### Cosa serve
Estrai dalla cronaca di Salernitana-Altamura qui sotto tutto il testo che va da "Le scelte tecniche" giù fino a "Millico e Curcio.", senza cambiare nulla.

### Estratto scelto
++++++++

La Salernitana stende l’Altamura all’Arechi, a modo suo, di rimonta. Gli uomini di Cosmi raccolgono la terza vittoria di fila e si riprendono il terzo posto ai danni del Cosenza.
Decisive le reti di Lescano e Anastasio per ribaltare il vantaggio ospite, firmato dallo stesso Lescano, ma nella propria porta.
I più ottimisti ora posso sperare in una clamorosa rimonta sul Catania. Gli etnei, infatti, si sono fatti bloccare dal Casarano sull’1 a 1 e ora distano “solo” 5 punti.
Le scelte tecniche
Cambi importanti nello scacchiere di mister Serse Cosmi, che per la prima volta a Salerno parte con la difesa a tre. Questi gli uomini del 3-5-2: Donnarumma tra i pali; davanti a lui Matino, Golemic e Anastasio; Tascone, Capomaggio e Di Vico in mediana; Cabianca e Villa sugli esterni; in avanti Achik e Lescano.
Risponde mister Mangia (oggi fuori per squalifica) con il 3-4-1-2: Alastra; Zazza, Silletti, Mbaye; Mogentale, Nazzaro, Dipinto, Falasca; Grande, Millico e Curcio.
Il primo tempo
Partenza shock all’Arechi. Pronti via e la Salernitana va sotto nel risultato: palla al centro dell’area e carambola letale per Donnarumma, forse di Lescano il tocco che spiazza l’estremo difensore, dopo una deviazione di Grande.
La Salernitana è tramortita e fatica nei minuti successivi. Momento chiave al diciottesimo con l’espulsione di Curcio per un intervento involontario, quanto violentissimo, su Golemic.
È costretto a uscire il difensore, al suo posto entra Longobardi. In undici contro dieci è un’altra partita, la Salernitana inizia a flirtare con il pareggio. Sei minuti e ci prova Capomaggio, che trova la respinta di Alastra. Poco prima del quarantesimo, Tascone coglie la traversa. Questa volta Alastra nulla avrebbe potuto.
Sono le prove del pareggio. Infatti, dopo pochi istanti, Matino guadagna calcio di rigore per tocco di mano di Mbaye. È glaciale Facundo Lescano dagli undici metri, palla da un lato portiere dall’altro per l’1 a 1.
La ripresa
La Salernitana vive una ripresa all’assedio del Team Altamura. I padroni di casa, però, faticano a stanare gli avversari. All’ora di gioco, Cosmi mischia le carte: fuori Achik e Tascone, dentro Ferraris e Ferrari. Salernitana, dunque, a trazione anteriore per l’ultimo terzo di gara.
Al settantaquattresimo, Anastasio completa la rimonta, grazie a un cross sbilenco che scavalca Alastra e regala il 2 a 1.
Segue un finale di gara molto spezzettato e con pochi sussulti. L’Altamura non ha le energie per rientrare in partita, dunque il match si chiude senza altre emozioni.

++++++++

### Record di dati
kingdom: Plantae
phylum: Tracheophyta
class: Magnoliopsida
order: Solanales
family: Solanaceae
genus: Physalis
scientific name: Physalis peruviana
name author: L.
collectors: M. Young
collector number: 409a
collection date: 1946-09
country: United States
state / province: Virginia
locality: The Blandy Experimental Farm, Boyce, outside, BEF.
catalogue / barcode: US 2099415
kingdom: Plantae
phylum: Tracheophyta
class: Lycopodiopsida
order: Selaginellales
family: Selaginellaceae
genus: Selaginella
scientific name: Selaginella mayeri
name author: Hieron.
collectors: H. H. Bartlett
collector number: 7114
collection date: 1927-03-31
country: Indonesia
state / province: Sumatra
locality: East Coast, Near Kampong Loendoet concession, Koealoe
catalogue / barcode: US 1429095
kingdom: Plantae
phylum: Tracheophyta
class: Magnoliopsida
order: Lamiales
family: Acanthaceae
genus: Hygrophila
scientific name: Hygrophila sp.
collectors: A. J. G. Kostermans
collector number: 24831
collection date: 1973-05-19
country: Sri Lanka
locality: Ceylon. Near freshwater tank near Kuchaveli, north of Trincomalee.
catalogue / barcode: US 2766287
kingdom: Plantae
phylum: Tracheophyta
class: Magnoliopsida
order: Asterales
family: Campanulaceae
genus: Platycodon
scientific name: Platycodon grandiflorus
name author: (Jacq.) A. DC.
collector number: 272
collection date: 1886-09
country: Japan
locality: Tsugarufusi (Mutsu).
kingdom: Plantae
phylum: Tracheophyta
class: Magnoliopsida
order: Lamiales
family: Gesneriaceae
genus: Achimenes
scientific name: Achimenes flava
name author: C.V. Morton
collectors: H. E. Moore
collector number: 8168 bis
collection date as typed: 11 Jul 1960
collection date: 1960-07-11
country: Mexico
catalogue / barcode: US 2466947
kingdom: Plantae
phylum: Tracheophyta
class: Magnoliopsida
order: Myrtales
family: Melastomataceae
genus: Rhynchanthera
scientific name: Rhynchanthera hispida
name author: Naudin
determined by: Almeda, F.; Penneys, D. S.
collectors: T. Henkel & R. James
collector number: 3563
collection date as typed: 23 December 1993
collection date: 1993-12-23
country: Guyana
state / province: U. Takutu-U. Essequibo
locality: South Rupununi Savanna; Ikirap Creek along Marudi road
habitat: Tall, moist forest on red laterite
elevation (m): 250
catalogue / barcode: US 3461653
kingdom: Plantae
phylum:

++++++++

### Spazio risposta
Le scelte tecniche
Cambi importanti nello scacchiere di mister Serse Cosmi, che per la prima volta a Salerno parte con la difesa a tre. Questi gli uomini del 3-5-2: Donnarumma tra i pali; davanti a lui Matino, Golemic e Anastasio; Tascone, Capomaggio e Di Vico in mediana; Cabianca e Villa sugli esterni; in avanti Achik e Lescano.
Risponde mister Mangia (oggi fuori per squalifica) con il 3-4-1-2: Alastra; Zazza, Silletti, Mbaye; Mogentale, Nazzaro, Dipinto, Falasca; Grande, Millico e Curcio.